In order to train myself in machine learning, I use the dataset "2016_Building_Energy_Benchmarking.csv" which contains information on the energy expenditure and C02 emissions of several thousands of buildings in Seattle (output variables) as well as input variables which are qualitative (type of building, name of the neighbourhood) and quantitative (number of floors, electrical expenditure, surface area...) To predict my output variables (here first the total CO2 emissions), I decided to operate on about ten variables by encoding my qualitative variables and then using a StandardScaler:
from sklearn.preprocessing import OneHotEncoder
from sklearn.compose import make_column_transformer
from seaborn import load_dataset
import pandas as pd
from category_encoders import TargetEncoder
transform = make_column_transformer(
(TargetEncoder(), var_str_tmp),
(StandardScaler(),var_num_tmp))
X_train_transformed = transform.fit_transform(X_train,y_train)

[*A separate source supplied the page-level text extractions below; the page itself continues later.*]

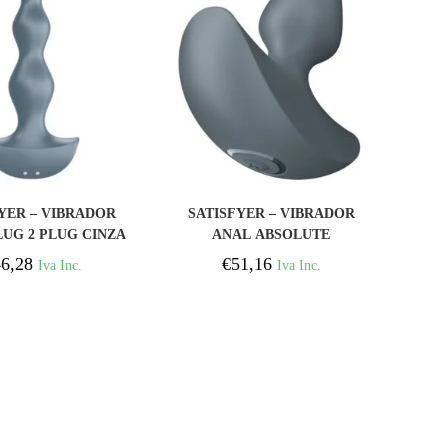
COMPRAR
COMPRAR
YER – VIBRADOR
SATISFYER – VIBRADOR
LUG 2 PLUG CINZA
ANAL ABSOLUTE
BEGINNERS 1 PLUG
6,28
€
51,16
Iva Inc.
Iva Inc.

X_train_transformed=pd.DataFrame(X_train_transformed)
X_test_transformed = transform.transform(X_test)
X_test_transformed=pd.DataFrame(X_test_transformed)
lr=LinearRegression()
lr.fit(X_train_transformed,y_train)
np.sqrt(metrics.mean_squared_error(y_test,lr.predict(X_test_transformed)))
0.0030159672906212576
The problem, as you can see, is that the RMSE for a linear regression is very, very low, which I think is impossible for such a problem. As this problem disappears when I remove the standardcaler (the rmse is then 500), the reason comes from there it seems but I don't know how to rectify.
I tried to change the scaler to another one, the problem is still the same.
I also tried this instead but that didn't help :
encoder=TargetEncoder() X_train_transformed=encoder.fit_transform(X_train,y_train) X_test_transformed=encoder.transform(X_test) scaler=StandardScaler() X_train_transformed=scaler.fit_transform(X_train_transformed) X_test_transformed=scaler.transform(X_test_transformed)
With the help of a LazyRegressor, I also realised that the RMSE was also equal to 0 for other models (RidgeCV, Ridge, LassoCV, Lasso, BayesianRidge...) but that it seemed normal for the other models
I would be very grateful to anyone who could solve this problem.
I created a kaggle notebook on kaggle for this dataset. I re-ran the notebook twice...once with scaling and once without. I got the same rmse of 0.003.
There is definitely target leakage that resulted in such a small margin (I see features for amount of natural gas burned, electricity usage etc all of these are events that has already occurred). However to answer the question as to why scaling affected the result...I think it has to with errors in your code for how features are in included in the scaler or maybe the memory is not cleared when you re-ran the notebook.